Dozier Ann M, Martina Camille A, O'Dell Nicole L, Fogg Thomas T, Lurie Stephen J, Rubinstein Eric P, Pearson Thomas A
Public Health Sciences, University of Rochester, Rochester, NY, USA.
Eval Health Prof. 2014 Mar;37(1):19-32. doi: 10.1177/0163278713501693. Epub 2013 Sep 8.
Clinical and translational research is a multidisciplinary, collaborative team process. To evaluate this process, we developed a method to document emerging research networks and collaborations in our medical center to describe their productivity and viability over time. Using an e-mail survey, sent to 1,620 clinical and basic science full- and part-time faculty members, respondents identified their research collaborators. Initial analyses, using Pajek software, assessed the feasibility of using social network analysis (SNA) methods with these data. Nearly 400 respondents identified 1,594 collaborators across 28 medical center departments resulting in 309 networks with 5 or more collaborators. This low-burden approach yielded a rich data set useful for evaluation using SNA to: (a) assess networks at several levels of the organization, including intrapersonal (individuals), interpersonal (social), organizational/institutional leadership (tenure and promotion), and physical/environmental (spatial proximity) and (b) link with other data to assess the evolution of these networks.

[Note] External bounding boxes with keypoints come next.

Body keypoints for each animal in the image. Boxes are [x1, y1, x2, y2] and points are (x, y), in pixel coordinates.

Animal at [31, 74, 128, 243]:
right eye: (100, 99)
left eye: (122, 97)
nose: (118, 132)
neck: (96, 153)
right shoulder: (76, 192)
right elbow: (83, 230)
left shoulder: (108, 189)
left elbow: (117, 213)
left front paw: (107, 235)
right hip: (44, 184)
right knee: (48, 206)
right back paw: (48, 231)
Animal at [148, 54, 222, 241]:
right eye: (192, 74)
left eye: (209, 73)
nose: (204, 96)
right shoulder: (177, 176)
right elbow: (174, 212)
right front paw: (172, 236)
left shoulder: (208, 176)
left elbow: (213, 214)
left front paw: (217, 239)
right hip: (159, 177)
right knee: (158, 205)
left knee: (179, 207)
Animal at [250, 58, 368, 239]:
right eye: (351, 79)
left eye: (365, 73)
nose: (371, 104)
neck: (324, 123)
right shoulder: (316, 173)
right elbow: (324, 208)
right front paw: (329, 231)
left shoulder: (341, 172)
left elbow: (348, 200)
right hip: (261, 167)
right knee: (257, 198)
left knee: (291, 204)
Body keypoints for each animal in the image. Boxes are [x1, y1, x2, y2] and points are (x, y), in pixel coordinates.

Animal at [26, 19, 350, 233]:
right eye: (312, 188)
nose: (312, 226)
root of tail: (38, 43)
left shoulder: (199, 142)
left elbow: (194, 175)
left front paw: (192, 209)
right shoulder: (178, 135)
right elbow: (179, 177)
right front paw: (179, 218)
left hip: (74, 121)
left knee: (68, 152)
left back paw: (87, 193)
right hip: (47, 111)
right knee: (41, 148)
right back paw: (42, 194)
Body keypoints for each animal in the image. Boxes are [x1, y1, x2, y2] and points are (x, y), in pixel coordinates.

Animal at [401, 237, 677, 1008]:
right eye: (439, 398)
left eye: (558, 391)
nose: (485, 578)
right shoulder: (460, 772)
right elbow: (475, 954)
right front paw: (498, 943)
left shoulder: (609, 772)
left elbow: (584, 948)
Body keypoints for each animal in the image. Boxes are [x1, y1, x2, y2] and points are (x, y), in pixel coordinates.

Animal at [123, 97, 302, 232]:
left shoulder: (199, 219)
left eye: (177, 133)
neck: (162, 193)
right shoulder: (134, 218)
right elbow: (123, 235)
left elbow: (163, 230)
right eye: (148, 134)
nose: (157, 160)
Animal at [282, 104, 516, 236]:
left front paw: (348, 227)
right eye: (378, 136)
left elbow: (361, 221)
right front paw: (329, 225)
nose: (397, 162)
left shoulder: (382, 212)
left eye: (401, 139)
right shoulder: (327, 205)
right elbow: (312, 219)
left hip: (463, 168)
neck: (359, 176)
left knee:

临床与转化研究是一个多学科的协作团队过程。为了评估这一过程,我们开发了一种方法,用于记录我们医学中心新出现的研究网络和合作,以描述它们随时间推移的生产力和可行性。通过向1620名临床和基础科学领域的全职和兼职教员发送电子邮件调查,受访者确定了他们的研究合作者。最初使用Pajek软件进行的分析评估了对这些数据使用社会网络分析(SNA)方法的可行性。近400名受访者在28个医学中心部门中确定了1594名合作者,形成了309个拥有5名或更多合作者的网络。这种低负担的方法产生了一个丰富的数据集,可用于使用SNA进行评估,以:(a)在组织的几个层面评估网络,包括个人层面(个体)、人际层面(社交)、组织/机构领导层面(任期和晋升)以及物理/环境层面(空间接近度);(b)与其他数据相联系,以评估这些网络的演变。